SUPPLIED RECORDS:
=== Section Start ===

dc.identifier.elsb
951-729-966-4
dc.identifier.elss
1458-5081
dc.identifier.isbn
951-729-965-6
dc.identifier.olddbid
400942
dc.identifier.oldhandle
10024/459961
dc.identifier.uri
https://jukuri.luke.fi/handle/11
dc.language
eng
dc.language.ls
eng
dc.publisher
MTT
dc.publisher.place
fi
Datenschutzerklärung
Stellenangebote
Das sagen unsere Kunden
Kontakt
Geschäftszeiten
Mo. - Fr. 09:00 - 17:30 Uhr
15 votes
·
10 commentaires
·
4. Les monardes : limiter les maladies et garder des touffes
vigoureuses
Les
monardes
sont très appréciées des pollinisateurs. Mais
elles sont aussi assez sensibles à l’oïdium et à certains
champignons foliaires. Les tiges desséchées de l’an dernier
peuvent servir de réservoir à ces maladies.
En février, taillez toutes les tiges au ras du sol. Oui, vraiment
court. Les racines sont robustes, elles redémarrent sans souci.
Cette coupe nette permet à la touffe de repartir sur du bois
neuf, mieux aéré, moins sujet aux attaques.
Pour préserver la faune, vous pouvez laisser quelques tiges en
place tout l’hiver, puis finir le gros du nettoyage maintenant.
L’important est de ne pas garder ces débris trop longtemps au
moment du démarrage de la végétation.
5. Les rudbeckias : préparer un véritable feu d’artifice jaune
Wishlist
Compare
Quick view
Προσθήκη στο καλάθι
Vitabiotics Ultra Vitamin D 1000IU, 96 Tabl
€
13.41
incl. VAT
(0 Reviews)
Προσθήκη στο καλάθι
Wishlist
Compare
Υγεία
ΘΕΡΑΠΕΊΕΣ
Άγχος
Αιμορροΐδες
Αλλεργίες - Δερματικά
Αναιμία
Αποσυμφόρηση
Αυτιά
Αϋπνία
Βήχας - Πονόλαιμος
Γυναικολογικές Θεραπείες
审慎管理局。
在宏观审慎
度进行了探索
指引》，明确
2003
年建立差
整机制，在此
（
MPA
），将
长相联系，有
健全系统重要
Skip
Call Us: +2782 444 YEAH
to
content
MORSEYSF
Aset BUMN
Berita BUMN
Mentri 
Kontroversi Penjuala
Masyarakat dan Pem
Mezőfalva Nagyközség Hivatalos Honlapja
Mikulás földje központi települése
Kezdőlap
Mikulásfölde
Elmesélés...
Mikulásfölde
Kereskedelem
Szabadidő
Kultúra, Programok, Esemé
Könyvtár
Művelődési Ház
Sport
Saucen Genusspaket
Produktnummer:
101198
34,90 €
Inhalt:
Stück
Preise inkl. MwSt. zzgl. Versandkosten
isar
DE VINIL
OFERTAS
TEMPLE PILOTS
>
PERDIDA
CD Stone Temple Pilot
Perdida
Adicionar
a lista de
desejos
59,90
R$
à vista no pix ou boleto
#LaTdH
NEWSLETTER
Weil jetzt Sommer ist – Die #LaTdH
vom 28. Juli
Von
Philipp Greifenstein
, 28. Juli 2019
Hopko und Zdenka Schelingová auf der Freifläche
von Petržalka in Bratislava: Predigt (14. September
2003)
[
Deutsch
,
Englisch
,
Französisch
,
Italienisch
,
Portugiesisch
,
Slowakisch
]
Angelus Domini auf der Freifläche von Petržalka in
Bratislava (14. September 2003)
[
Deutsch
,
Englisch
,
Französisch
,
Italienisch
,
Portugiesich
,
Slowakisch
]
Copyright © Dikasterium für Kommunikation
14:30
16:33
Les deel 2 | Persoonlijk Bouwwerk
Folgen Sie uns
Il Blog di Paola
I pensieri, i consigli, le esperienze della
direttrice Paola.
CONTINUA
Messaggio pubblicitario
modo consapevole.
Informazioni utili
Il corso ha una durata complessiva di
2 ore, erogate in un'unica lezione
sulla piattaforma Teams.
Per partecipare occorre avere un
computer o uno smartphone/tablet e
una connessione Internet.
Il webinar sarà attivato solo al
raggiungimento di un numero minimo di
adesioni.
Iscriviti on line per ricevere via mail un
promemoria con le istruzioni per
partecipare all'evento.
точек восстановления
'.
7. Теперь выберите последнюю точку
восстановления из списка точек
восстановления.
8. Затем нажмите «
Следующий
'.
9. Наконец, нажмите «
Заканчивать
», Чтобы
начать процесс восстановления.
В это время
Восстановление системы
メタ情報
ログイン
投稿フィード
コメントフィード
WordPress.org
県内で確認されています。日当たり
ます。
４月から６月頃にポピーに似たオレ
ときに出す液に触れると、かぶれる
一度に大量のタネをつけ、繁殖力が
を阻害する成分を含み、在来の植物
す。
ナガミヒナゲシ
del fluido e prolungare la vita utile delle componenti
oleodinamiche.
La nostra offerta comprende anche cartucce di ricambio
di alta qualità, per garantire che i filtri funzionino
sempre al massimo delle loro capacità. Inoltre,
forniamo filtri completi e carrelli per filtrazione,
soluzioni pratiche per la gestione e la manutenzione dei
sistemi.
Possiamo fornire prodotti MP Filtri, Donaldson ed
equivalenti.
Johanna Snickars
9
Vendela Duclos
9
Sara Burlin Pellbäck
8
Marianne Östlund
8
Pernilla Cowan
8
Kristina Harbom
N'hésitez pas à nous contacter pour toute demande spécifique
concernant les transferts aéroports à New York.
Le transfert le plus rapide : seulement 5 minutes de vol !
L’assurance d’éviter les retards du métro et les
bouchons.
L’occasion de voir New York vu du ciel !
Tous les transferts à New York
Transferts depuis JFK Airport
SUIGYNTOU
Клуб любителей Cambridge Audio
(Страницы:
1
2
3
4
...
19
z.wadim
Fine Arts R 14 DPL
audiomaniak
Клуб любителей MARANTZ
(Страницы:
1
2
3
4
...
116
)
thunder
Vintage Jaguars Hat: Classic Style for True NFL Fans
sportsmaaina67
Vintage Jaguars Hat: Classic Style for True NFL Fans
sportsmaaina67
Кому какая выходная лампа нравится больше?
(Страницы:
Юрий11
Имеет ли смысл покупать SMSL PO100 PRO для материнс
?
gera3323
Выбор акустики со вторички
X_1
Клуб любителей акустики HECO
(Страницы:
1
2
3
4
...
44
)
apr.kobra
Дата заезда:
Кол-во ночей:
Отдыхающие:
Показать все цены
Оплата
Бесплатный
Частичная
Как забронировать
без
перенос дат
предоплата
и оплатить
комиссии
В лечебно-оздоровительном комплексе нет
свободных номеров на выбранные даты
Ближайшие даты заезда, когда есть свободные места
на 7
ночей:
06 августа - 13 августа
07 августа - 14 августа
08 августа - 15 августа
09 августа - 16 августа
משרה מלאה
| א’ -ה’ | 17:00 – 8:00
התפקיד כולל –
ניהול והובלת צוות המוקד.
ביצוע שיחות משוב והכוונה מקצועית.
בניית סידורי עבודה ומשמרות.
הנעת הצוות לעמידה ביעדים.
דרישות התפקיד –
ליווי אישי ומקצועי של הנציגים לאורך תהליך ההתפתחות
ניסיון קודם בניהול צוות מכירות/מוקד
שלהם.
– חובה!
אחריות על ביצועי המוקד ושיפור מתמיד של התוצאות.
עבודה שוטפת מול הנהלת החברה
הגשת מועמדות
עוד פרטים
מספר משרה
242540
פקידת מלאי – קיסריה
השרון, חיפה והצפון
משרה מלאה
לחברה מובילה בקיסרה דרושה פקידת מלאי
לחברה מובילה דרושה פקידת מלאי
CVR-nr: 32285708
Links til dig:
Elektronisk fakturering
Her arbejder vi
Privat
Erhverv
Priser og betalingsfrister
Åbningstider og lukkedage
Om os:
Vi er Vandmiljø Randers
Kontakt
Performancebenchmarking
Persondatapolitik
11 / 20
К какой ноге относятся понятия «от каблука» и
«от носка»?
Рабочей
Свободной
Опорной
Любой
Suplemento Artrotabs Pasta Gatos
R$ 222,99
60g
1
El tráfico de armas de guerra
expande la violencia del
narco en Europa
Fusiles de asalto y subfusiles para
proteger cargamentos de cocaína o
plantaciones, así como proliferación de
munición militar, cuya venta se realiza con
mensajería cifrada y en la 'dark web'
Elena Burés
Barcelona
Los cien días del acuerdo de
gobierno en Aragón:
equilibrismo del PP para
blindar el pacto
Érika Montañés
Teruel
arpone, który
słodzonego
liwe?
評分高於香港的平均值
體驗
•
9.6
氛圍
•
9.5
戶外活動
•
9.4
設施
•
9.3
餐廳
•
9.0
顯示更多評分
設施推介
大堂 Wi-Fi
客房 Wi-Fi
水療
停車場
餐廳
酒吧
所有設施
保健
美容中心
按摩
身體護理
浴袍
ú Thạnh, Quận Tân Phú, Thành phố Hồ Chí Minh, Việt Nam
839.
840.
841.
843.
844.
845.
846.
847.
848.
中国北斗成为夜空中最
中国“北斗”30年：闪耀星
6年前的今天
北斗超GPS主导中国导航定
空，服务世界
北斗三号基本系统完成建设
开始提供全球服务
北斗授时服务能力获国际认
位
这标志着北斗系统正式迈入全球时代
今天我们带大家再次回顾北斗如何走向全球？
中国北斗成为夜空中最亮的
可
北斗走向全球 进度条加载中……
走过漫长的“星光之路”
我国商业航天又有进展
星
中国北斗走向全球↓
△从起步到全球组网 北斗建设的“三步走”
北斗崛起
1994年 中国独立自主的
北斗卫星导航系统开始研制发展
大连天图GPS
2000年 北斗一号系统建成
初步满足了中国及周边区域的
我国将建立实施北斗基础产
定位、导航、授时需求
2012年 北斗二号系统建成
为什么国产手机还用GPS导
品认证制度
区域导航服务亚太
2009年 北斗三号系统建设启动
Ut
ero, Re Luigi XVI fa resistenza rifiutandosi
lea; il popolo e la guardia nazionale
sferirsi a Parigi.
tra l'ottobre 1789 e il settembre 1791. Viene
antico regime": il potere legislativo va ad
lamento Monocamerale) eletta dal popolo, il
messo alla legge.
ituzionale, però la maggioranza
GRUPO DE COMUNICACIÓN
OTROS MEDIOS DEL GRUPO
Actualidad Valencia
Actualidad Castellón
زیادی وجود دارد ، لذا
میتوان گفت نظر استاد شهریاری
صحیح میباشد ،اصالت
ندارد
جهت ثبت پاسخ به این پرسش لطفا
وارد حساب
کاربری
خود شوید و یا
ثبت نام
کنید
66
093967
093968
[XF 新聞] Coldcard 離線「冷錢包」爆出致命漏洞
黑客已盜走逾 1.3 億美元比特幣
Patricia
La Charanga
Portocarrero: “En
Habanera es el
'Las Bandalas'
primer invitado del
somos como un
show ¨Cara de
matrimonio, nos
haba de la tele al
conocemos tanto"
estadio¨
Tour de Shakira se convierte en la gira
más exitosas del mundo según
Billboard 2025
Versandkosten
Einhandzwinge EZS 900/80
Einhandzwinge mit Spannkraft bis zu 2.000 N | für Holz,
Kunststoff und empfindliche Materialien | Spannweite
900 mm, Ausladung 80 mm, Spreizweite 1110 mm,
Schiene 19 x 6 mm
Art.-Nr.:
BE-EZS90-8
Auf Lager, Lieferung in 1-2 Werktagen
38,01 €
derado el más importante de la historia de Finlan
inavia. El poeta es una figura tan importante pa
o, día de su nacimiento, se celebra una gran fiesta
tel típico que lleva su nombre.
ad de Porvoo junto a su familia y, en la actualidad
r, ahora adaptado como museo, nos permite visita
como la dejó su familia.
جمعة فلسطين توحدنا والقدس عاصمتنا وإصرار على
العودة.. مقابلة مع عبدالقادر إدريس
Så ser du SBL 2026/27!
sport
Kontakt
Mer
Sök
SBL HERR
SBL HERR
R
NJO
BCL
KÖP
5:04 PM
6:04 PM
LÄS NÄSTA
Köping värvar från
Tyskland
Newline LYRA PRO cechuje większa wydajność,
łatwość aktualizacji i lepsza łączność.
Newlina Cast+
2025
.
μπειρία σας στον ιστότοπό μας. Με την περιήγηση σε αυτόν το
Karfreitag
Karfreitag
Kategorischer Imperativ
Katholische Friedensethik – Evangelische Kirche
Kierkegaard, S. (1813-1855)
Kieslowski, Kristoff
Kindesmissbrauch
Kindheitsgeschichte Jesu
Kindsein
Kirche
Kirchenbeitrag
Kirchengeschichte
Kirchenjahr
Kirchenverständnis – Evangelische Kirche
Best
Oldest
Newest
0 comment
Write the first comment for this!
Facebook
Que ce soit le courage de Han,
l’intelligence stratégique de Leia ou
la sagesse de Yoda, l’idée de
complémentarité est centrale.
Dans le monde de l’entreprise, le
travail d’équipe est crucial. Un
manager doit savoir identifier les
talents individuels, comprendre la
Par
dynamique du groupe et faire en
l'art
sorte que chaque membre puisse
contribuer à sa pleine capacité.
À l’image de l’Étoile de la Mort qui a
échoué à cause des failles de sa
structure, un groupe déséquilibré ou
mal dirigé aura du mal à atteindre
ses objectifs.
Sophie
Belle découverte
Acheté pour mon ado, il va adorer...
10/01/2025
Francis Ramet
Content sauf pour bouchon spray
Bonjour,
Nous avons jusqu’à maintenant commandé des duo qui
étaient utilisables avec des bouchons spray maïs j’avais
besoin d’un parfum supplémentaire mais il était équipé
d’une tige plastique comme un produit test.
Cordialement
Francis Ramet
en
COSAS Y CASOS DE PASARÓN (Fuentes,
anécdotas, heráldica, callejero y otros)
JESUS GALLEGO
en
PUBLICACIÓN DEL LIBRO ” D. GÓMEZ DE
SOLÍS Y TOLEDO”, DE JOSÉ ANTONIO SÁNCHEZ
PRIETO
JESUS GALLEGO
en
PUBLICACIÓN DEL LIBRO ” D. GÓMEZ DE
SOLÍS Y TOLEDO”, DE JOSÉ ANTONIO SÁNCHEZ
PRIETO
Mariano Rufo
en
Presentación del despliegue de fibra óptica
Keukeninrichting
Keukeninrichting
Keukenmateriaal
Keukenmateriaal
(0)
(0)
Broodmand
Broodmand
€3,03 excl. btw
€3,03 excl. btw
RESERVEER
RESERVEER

=== Section End ===

TASK BRIEF: Work out the number of lines in this listing that include the word "importante". Reply with that number only.

EXERCISE RESPONSE: 2